Christine and her mother, Beatrice, wear clean, new-ish clothes – Christine in a white dress and striped sweater, Beatrice in a red and white shirt, a green and white sarong, and a scarf hiding her hair. Beatrice has five boys and another girl, all in school as we talk. An 11-year-old neighbour looks after Christine when Beatrice is working in the fields or selling rengarenga – a leafy vegetable similar to spinach – at the market. Clearly they are better off than some if she can afford to send so many children to school and pay a houseboy too. Here even the poor hire others poorer to help out. Money helps, of course, but the positive atmosphere I attribute largely to Christine and Beatrice themselves. Christine is a solid, feisty little character, and the moment I meet her I know she’s going to be OK.

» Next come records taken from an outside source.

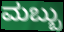
ಮಬ್ಬು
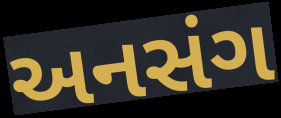
અનસંગ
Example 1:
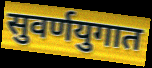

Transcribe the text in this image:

सुवर्णयुगात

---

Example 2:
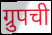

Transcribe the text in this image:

ग्रुपची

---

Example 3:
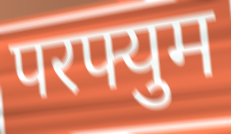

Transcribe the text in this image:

परफ्युम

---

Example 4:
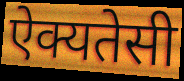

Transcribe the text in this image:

ऐक्यतेसी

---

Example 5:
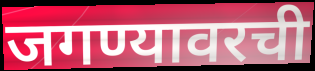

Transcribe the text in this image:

जगण्यावरची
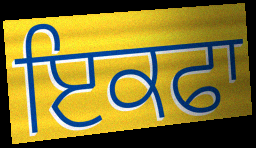
ਇਕਫਾ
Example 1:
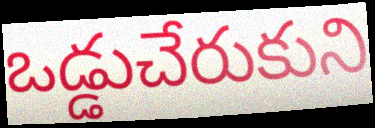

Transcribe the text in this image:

ఒడ్డుచేరుకుని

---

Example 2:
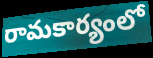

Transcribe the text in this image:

రామకార్యంలో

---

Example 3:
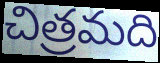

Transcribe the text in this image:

చిత్రమది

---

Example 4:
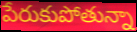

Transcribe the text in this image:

పేరుకుపోతున్నా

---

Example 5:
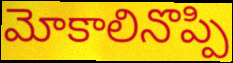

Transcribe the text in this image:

మోకాలినొప్పి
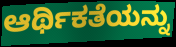
ಆರ್ಥಿಕತೆಯನ್ನು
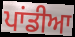
ਪਾਂਡੀਆ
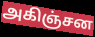
அகிஞ்சன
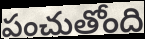
పంచుతోంది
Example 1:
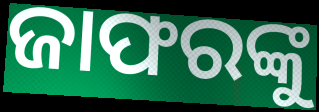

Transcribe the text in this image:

ଜାଫରଙ୍କୁ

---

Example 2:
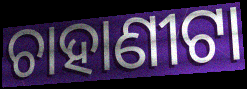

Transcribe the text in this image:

ଚାହାଣୀଟା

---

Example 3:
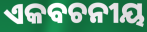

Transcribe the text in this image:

ଏକବଚନୀୟ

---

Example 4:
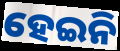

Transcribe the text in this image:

ହେଇନି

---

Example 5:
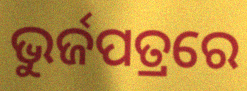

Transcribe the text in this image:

ଭୁର୍ଜପତ୍ରରେ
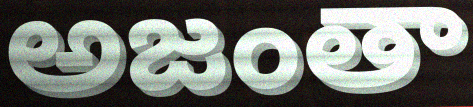
అజంతా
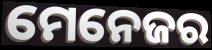
ମେନେଜର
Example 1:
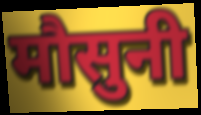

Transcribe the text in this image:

Most children her age who have been through such a traumatic experience would be terrified of strangers, but Christine is only momentarily put off. Soon she is giving us good long looks, her round face curious, her chin set, her gaze straight. She obediently stands with her mother for a photo taken from the back, but can’t resist looking around at Tom – not peeking timidly, but staring, sizing him up. Her mother Beatrice is equally charismatic. A small woman with a fine-boned, expressive face, she speaks in a soft voice that still carries, like a well-trained singer. She is clear in her beliefs, and it is easy to see where her daughter gets her determination from. Mother and daughter are obviously crazy about each other. As we sit inside while a sudden rainstorm hammers on the roof, they keep their arms wrapped around each other, Christine happy and cheeky on her mother’s lap.